I recently wrote about my own experience in agreeing to be silenced and its devastating negative impacts on my mental health and well-being. While it’s exciting to see all this flurry of activity, companies, non-profits, and institutions don’t have to wait to be forced into doing the right thing. Nothing is stopping any institution from lifting the veil of silence right now. Specifically, I recommend:

Current agreements: End the enforcement of all silencing mechanisms, which includes NDAs, non-disparagement clauses, and confidentiality clauses, across the board in all previously signed employee contracts, dispute settlements, and severance agreements, regardless of the nature of the dispute or settlement and regardless of whether there was a monetary settlement or not.

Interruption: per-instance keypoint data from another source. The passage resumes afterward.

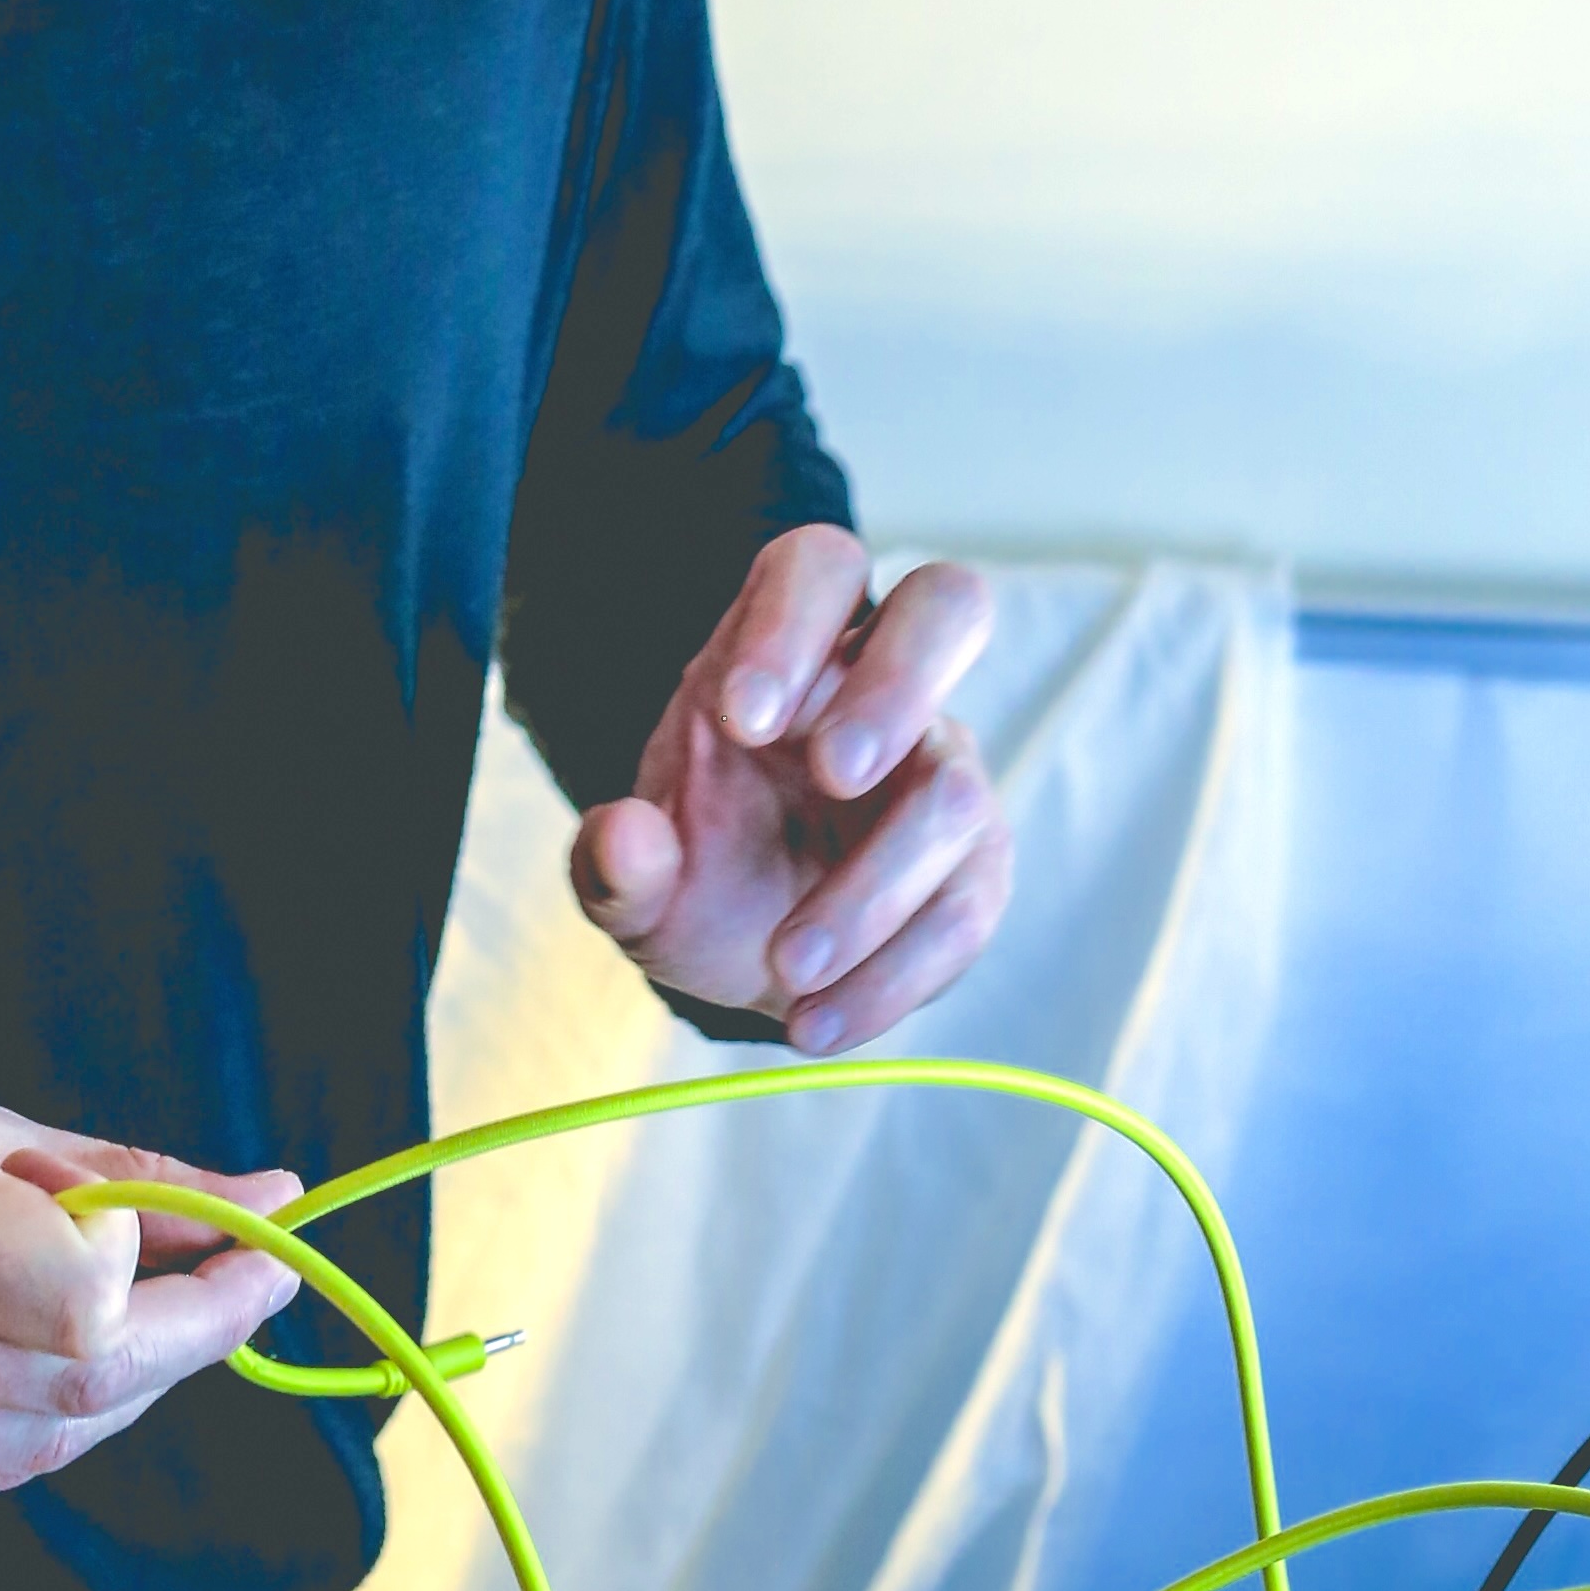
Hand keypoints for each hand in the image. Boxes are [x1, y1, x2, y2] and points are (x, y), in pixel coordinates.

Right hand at [0, 1055, 299, 1524]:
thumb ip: (99, 1170)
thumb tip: (256, 1196)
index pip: (85, 1304)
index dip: (183, 1286)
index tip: (240, 1239)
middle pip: (78, 1391)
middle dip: (188, 1343)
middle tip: (245, 1286)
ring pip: (37, 1448)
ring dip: (120, 1387)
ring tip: (150, 1317)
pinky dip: (35, 1425)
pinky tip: (42, 1364)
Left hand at [568, 526, 1010, 1048]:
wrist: (749, 956)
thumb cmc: (693, 874)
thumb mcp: (633, 881)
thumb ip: (614, 862)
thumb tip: (624, 838)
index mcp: (783, 649)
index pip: (815, 569)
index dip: (792, 620)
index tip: (739, 718)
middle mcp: (877, 688)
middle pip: (948, 607)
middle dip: (897, 686)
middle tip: (832, 774)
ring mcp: (940, 770)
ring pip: (953, 790)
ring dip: (873, 886)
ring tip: (787, 964)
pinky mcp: (975, 864)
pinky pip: (967, 906)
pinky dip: (894, 975)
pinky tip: (820, 1021)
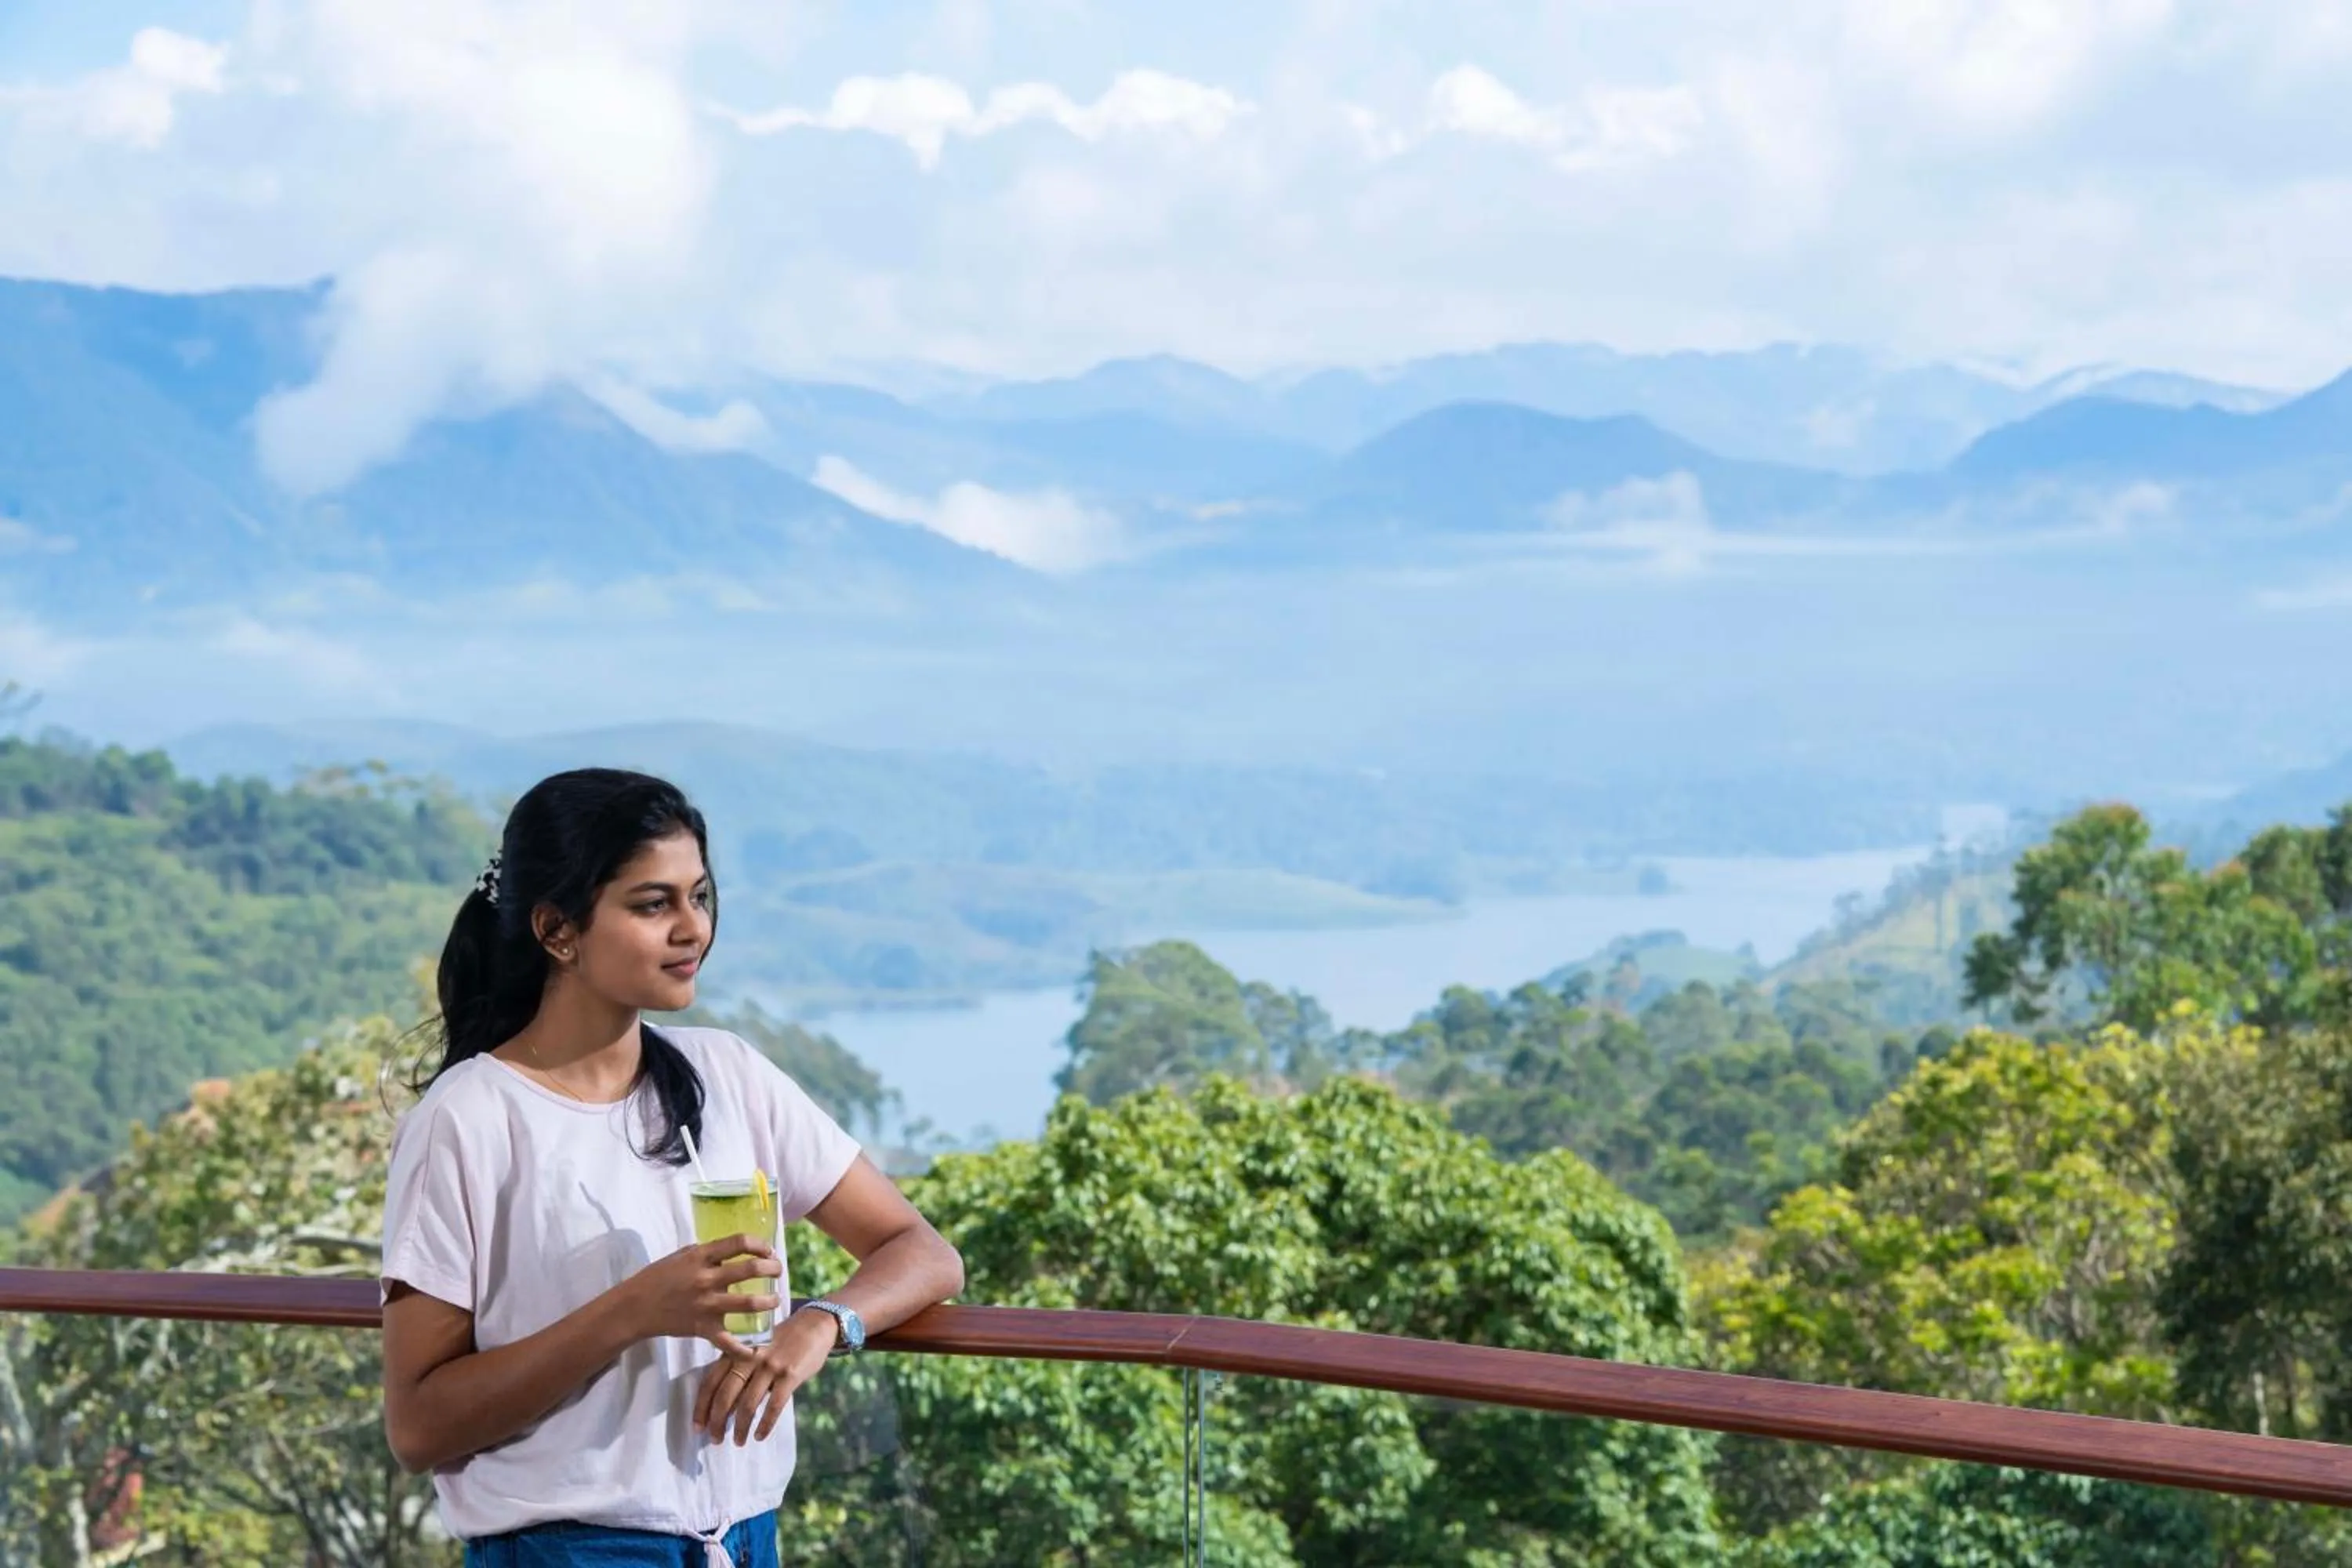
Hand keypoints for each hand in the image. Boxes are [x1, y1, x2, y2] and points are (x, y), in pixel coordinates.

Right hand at [617, 1235, 780, 1350]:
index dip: (760, 1244)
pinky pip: (728, 1342)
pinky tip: (755, 1350)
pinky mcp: (702, 1328)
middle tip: (778, 1271)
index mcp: (701, 1256)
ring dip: (768, 1302)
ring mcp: (706, 1305)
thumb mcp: (682, 1255)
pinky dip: (743, 1349)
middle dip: (772, 1269)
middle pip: (750, 1270)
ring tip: (775, 1301)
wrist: (635, 1307)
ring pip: (748, 1304)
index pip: (739, 1242)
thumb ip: (708, 1253)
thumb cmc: (658, 1277)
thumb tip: (735, 1250)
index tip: (768, 1250)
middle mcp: (706, 1279)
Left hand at [694, 1305, 834, 1445]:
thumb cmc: (780, 1340)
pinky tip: (760, 1436)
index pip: (710, 1382)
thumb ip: (738, 1369)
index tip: (697, 1428)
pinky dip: (765, 1425)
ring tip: (739, 1442)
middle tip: (715, 1440)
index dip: (701, 1408)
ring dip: (740, 1428)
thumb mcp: (753, 1347)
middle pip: (725, 1396)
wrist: (814, 1324)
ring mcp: (770, 1366)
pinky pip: (774, 1406)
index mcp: (736, 1350)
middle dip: (717, 1423)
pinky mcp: (790, 1375)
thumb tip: (723, 1406)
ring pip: (747, 1405)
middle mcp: (749, 1357)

Future agreements: Take all silencing mechanisms off the table for any future employment contracts, dispute settlements, and severance agreements.

What is stopping your company, non-profit, or institution from doing this right now? If they are not willing, ask why not? What are they trying to hide?

Do you want to work with me on how to avoid NDAs? Contact me here.

Postscript: I am going to keep adding new corporate policies as I see them in the news.

May 3 addition: Slack is mentioned in this article but without details.